As the aforementioned scenario suggests, it is easy to fall into the categories which, the guidance asserts, mean there is a higher likelihood of prosecution, without being a ‘bad protestor’ intent on violence and chaos.
Keir Starmer asserted this morning on the Today programme that the new guidelines would help to distinguish between those caught up in the heat of the moment, and those who were there to cause violence and disorder. I would contend that there is a very, very fine line between those two entities in terms of potential prosecutions and that releasing guidelines to try and distinguish between those is an exercise in futility. Furthermore, these guidelines don’t actually provide any stable basis for distinguishing between protestors there with legitimate cause and those intent on trouble, other than what common sense would already have prescribed. If anything, they open up prosecutions on the basis of face coverings and being in possession of a weapon (a placard, a banner, a mobile phone?) at the time of the offence which is a disturbing and dangerous route to take in terms of protecting the right to protest in this country.
Starmer’s guidelines have the look and feel of a bull in a china shop. The heavy handed, one size fits all guidelines miss the subtle nuances of the issue and, as always, fail to take a holistic view of the situation.
Large scale protests that do not cause disruption to people and businesses in some way are non-existent, as are protests devoid of all potential weapons. When the police choose to kettle people for nine hours in the middle of winter, it is not violent intent that prompts mass covering of faces, but rather the bitter cold.
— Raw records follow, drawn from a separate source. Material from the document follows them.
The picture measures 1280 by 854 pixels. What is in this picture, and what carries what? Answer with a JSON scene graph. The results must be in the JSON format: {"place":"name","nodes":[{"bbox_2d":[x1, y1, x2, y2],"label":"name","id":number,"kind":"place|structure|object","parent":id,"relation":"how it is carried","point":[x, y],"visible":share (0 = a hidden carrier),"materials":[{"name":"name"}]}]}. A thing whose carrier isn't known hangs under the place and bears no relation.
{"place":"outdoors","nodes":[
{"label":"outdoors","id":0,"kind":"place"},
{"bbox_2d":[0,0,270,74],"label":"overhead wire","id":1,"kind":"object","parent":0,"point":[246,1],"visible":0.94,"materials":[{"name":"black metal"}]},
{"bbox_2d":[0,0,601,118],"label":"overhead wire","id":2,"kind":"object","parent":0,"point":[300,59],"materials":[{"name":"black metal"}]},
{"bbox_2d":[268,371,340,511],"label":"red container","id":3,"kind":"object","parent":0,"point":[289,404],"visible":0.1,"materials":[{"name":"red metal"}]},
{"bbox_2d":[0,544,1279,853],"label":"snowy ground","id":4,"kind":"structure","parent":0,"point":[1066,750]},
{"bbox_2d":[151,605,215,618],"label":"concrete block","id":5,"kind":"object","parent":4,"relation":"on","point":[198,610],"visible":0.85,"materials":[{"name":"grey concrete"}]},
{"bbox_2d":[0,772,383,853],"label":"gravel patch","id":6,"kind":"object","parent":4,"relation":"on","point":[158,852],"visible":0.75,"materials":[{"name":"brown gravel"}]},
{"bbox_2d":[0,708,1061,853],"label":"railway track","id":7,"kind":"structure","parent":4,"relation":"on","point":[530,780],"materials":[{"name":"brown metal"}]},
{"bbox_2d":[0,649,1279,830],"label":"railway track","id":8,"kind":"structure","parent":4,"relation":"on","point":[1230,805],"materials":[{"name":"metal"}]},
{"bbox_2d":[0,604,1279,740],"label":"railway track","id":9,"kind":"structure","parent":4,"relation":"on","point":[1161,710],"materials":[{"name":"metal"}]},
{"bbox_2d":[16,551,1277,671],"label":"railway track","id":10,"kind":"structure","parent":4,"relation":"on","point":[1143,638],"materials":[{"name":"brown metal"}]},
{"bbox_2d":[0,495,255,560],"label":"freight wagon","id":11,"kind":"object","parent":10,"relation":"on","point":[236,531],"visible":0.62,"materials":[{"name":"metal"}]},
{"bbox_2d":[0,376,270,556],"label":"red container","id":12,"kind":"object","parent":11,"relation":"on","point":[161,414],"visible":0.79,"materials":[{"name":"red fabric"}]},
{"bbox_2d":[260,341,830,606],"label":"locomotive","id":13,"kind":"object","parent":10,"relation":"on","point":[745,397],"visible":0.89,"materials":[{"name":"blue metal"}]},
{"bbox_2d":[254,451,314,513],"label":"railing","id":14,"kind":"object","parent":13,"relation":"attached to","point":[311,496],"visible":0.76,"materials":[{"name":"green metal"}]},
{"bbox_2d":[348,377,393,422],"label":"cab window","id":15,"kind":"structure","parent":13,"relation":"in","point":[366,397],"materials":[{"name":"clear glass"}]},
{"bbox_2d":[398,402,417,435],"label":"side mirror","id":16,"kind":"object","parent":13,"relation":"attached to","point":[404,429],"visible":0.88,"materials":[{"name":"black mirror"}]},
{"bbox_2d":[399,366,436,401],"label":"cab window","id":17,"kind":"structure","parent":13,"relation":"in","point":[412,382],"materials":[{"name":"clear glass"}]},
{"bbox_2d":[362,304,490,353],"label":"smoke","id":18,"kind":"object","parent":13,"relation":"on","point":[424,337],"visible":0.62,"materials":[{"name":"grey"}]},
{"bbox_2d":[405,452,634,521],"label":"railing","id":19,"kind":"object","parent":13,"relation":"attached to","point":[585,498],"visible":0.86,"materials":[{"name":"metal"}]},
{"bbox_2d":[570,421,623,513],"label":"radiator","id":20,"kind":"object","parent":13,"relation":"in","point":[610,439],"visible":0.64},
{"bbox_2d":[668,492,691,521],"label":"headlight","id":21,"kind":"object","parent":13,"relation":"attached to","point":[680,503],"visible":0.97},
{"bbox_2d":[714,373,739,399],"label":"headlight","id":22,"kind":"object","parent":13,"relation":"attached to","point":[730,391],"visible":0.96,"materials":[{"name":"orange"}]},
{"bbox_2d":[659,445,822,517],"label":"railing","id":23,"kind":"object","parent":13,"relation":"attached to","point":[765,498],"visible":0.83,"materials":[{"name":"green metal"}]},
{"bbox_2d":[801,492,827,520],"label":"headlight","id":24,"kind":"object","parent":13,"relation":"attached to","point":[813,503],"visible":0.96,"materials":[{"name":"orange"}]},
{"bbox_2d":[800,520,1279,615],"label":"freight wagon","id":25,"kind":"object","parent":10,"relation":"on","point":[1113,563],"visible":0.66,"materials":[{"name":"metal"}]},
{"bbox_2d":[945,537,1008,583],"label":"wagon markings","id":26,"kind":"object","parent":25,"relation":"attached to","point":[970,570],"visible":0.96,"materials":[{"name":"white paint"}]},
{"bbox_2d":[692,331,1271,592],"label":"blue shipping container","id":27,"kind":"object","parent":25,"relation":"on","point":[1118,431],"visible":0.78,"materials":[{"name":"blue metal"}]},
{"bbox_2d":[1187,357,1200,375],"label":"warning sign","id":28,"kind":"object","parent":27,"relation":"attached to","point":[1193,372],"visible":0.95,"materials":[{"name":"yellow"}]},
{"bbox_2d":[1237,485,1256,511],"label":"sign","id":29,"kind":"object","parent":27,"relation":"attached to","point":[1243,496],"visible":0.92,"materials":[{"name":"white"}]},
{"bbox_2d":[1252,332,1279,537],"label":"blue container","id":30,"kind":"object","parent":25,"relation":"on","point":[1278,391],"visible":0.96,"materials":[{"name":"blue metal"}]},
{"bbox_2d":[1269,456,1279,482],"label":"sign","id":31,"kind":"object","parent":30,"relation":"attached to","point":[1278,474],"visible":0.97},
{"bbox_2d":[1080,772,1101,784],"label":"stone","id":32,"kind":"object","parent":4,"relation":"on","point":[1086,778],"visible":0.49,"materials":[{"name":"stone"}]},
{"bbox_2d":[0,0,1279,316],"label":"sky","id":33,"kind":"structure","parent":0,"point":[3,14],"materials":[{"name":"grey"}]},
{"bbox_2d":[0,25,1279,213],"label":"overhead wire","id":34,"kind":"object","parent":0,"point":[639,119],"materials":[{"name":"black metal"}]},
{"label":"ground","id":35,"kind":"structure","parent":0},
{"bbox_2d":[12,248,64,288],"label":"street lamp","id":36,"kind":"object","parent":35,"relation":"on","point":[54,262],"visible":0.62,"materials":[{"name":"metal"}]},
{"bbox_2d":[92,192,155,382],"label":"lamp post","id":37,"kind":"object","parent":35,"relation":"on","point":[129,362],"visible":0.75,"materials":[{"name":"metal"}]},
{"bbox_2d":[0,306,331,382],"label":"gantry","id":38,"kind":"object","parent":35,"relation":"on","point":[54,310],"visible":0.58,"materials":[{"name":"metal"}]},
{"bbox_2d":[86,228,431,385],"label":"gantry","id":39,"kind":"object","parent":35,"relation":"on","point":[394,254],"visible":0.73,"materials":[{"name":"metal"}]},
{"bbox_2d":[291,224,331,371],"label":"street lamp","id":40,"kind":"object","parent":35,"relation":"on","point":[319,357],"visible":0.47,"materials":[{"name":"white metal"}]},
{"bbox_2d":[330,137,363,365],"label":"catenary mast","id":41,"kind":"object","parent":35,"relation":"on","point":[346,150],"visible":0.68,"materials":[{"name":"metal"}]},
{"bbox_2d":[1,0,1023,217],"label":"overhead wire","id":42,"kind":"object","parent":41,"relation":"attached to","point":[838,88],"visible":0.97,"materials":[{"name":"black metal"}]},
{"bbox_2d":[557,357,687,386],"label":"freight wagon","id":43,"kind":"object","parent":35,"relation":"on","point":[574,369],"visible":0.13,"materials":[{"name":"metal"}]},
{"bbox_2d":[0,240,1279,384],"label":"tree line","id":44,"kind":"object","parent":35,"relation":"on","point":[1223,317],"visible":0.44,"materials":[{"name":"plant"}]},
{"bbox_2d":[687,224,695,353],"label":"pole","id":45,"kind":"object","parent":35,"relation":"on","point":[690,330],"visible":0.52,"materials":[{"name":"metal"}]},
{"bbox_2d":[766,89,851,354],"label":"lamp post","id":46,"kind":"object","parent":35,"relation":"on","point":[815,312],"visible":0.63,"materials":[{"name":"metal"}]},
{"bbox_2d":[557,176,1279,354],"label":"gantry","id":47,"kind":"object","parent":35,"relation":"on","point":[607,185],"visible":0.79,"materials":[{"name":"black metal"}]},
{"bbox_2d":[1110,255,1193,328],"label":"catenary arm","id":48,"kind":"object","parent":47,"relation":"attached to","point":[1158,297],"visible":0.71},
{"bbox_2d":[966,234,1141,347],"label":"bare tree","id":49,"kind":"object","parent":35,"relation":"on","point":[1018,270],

It would seem that, rather than providing for the appropriate separation of potential defendants on the basis of the context in which the offence was committed, these guidelines actually provide a framework for the more industrious and diligent prosecutors to bring unnecessary prosecutions for participating in a protest and could be construed as a direct threat to protest in this country.
Disclaimer: The ‘anecdotal recollections’ of the student protests from the 9th December 2010 may be hyperbolic and/ or fictional and should in no way form the basis for any potential criminal or other liability on the part of the author but instead should be viewed as an explanatory resource for the purpose of furthering an argument. I’m too poor to pay your fines.